The Black Death was long remembered in Sweden as a catastrophe and referred to as the reason to why Sweden had such a small population. For centuries, ruins in the forests were often explained as remains from towns and villages devastated by the "Great Death".

Vadstena Abbey was not yet founded in 1350, but the Bridgettine monk Anders Lydekesson (d. 1410) nevertheless included a description of it in his chronicle from 1403 to 1408, in which he mentioned for the year of 1350:
"At that time a great mortality ravaged the Kingdom of Sweden; no one can recall that there has ever been such an epidemic before nor after."

Bishop Peder Månsson of Västerås noted that many farms belonging to the Bishopric were still deserted because of the Black Death, and Olaus Petri attributed the small population of Sweden to the Black Death and referred to it as the cause to why there were wilderness and forests where there had previously been villages and farms.
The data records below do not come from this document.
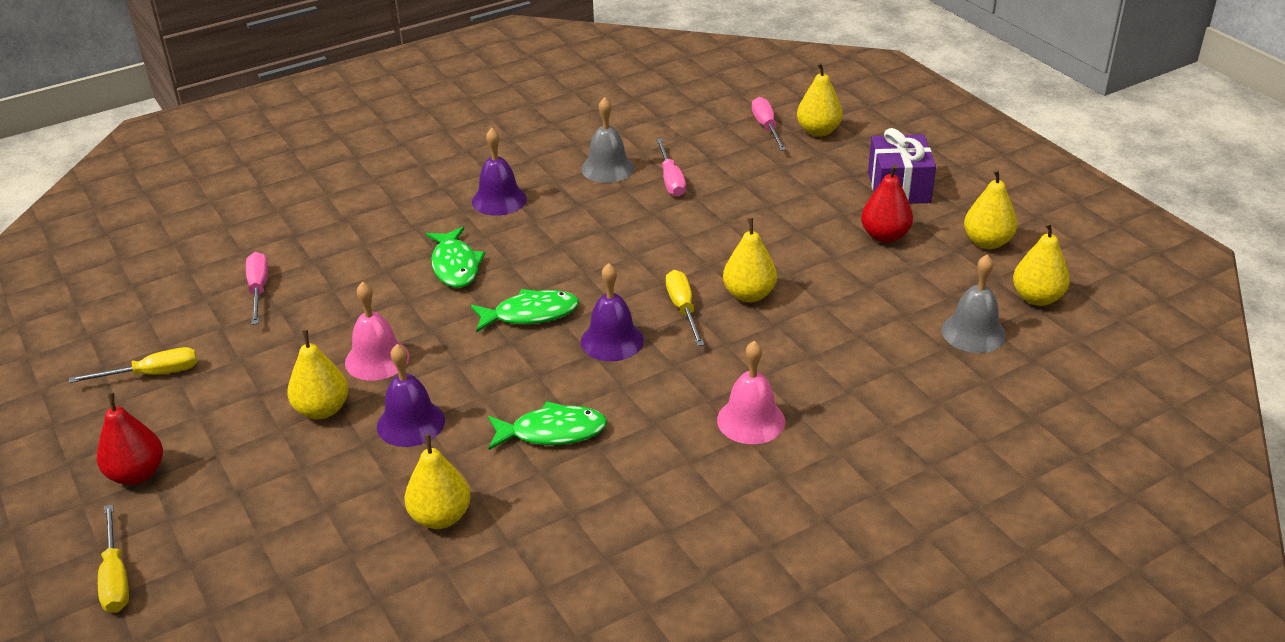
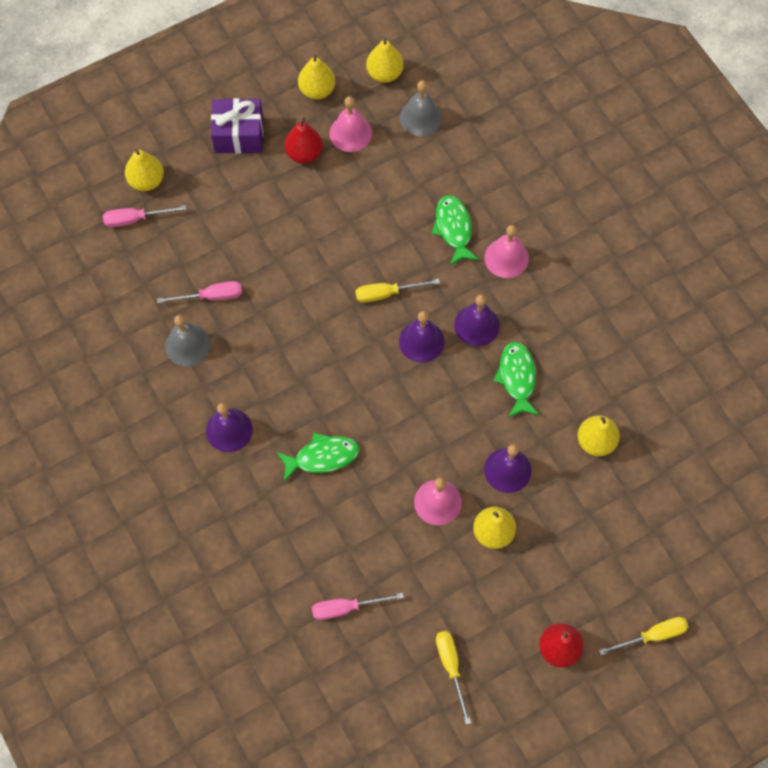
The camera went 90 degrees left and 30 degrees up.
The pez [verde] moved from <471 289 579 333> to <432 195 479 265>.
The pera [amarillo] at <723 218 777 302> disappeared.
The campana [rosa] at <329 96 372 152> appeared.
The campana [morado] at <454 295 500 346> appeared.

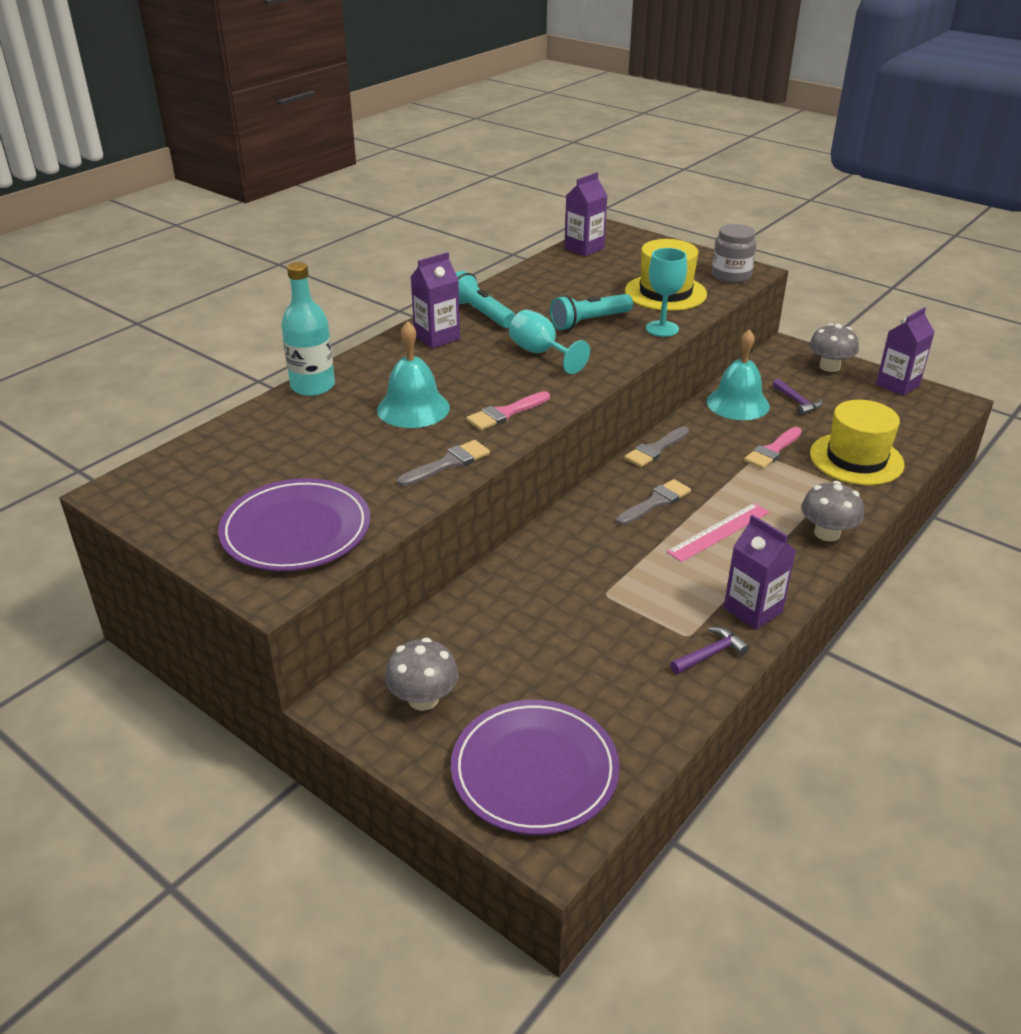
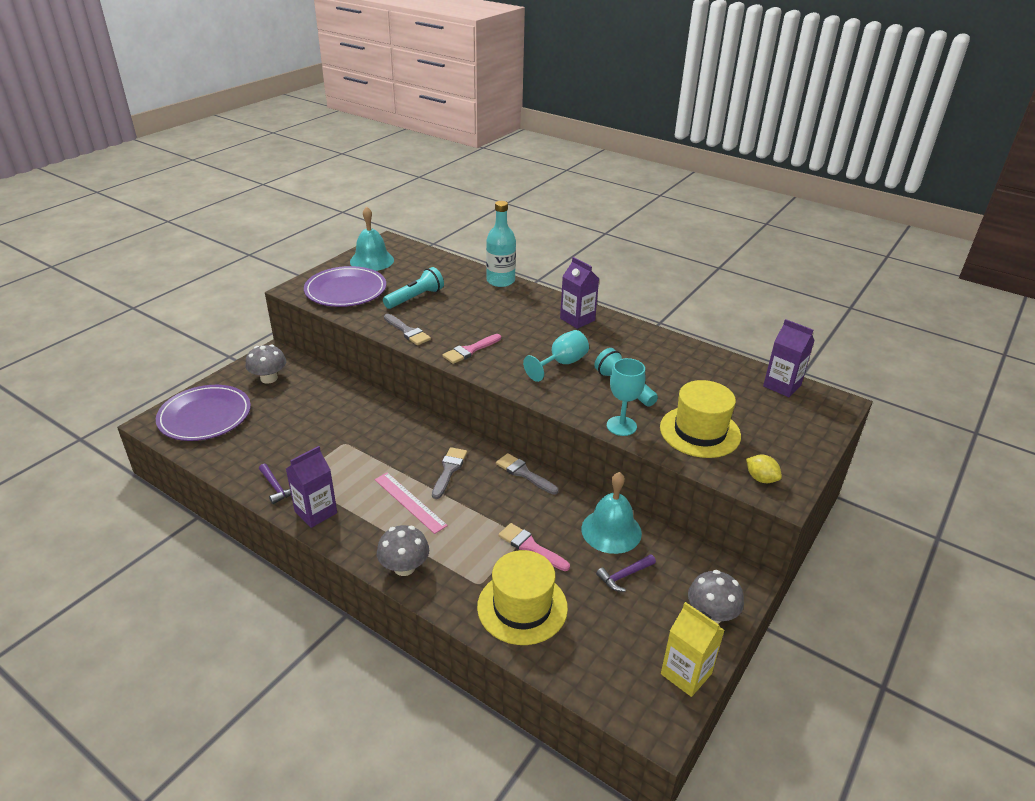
The camera went 85 degrees right and 0 degrees up.
The campana [turquesa] moved from <377 321 450 428> to <350 207 394 271>.
The lámpara de mano [turquesa] moved from <456 271 515 328> to <383 267 444 309>.
The pincel [rosa] at <466 391 550 430> turned 90 degrees counterclockwise.
The pincel [gris] at <616 479 691 525> turned 120 degrees counterclockwise.
The tarro [gris] at <712 224 757 283> was replaced by the limón [amarillo] at <746 455 782 483>.
The cartón de leche [morado] at <876 307 935 396> became the cartón de leche [amarillo] at <661 602 725 697>.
There are several local legends of the devastating effects of the plague. A common theme of them was, that in one parish, only one man survived, and in the neighboring parish, only one woman survived; that they found each other after having sounded the church bells, and that they married and became the ancestors of a new village.

==Recurrences==

The Black Death would return regularly, but with fewer death victims, until the 18th century. Sweden was reached also by the second and third European Black Death epidemic of 1359–1360 and 1368–1370. King Magnus Eriksson's son and co-regent Erik Magnusson, his consort Beatrix, and their children possibly died of the plague in 1359. The plague also returned in repeated national epidemics in 1413, 1421–22, 1439–40, 1451, 1455, 1464–65, 1472–74 and 1495. Of these, the plagues of 1413, 1420–22 and 1464-66 are described as particularly severe.

After the Middle Ages, the plague returned in 1548–49, 1565–66, 1572, 1576, 1580, 1603, 1623, 1629–30, 1638, 1653 and 1657, before the Great Northern War plague outbreak in 1710–1713, which was to be the last outbreak of Bubonic plague in Sweden.